Always Outnumbered, Always Outgunned
- First edition
- Author: Walter Mosley
- Language: English
- Series: Socrates Fortlow
- Genre: Crime fiction
- Publisher: W. W. Norton & Company
- Publication date: 24 October 1997
- Publication place: United States
- Media type: Print (Hardcover)
- Pages: 208 pages
- ISBN: 978-0-393-04539-0
- OCLC: 36165270
- Dewey Decimal: 813/.54 21
- LC Class: PS3563.O88456 A79 1998
- Followed by: Walkin' the Dog

= Always Outnumbered, Always Outgunned =

1997 crime novel by Walter Mosley

Always Outnumbered, Always Outgunned is a 1997 crime novel by Walter Mosley.

==Plot summary==
Ex-convict Socrates Fortlow lives in Watts, a tough Los Angeles neighborhood, and struggles to stay on the path of righteousness.
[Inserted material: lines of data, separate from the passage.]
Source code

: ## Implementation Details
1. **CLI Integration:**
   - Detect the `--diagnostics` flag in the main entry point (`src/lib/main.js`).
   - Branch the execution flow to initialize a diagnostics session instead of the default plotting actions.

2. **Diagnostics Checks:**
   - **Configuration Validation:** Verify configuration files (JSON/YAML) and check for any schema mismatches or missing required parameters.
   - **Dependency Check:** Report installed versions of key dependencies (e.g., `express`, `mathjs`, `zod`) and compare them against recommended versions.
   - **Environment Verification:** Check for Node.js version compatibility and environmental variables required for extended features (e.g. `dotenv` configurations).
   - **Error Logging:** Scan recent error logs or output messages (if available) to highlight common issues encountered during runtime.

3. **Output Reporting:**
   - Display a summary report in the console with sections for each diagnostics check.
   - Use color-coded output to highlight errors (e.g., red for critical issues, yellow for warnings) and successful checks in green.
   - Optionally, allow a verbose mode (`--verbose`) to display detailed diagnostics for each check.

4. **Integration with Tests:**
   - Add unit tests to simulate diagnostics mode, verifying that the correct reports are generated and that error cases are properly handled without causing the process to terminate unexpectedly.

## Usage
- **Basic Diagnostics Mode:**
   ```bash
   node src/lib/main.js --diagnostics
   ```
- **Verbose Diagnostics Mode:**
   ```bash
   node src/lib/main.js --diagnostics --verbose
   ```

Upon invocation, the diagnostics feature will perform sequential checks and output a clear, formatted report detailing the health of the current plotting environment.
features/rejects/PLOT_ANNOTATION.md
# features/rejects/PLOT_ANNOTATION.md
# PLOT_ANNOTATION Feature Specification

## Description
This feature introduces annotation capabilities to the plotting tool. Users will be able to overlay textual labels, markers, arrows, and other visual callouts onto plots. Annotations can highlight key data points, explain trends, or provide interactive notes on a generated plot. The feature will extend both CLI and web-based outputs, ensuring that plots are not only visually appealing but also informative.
He befriends Darryl, a young boy who initially dislikes Socrates but grows to appreciate his mentorship. He counsels Corrina, a pretty 23-year-old who works and wants to keep her husband, who has no job. He counsels her husband, Howard, to step up or risk losing Corrina. After a few trials and tribulations, Socrates lands a job at a supermarket further on the west side of Los Angeles. He helps Darryl again as he stands up against gang members, and tries to make up for his past misdeeds by reaching out to an old flame.

Socrates finds himself in jail, having hit a man who struck a dog with his car and wanted to finish off the dog. Socrates carries the dog to a local vet, who later posts his bail. Through his savvy public defender, Socrates gets a suspended sentence. At the end of the novel Socrates does his final good deed, helping his friend, suffering from terminal cancer, find enough pain medication to end his own life.

==Film, television or theatrical adaptations==
- Always Outnumbered – 1998 television movie directed by Michael Apted, starring Laurence Fishburne as Socrates.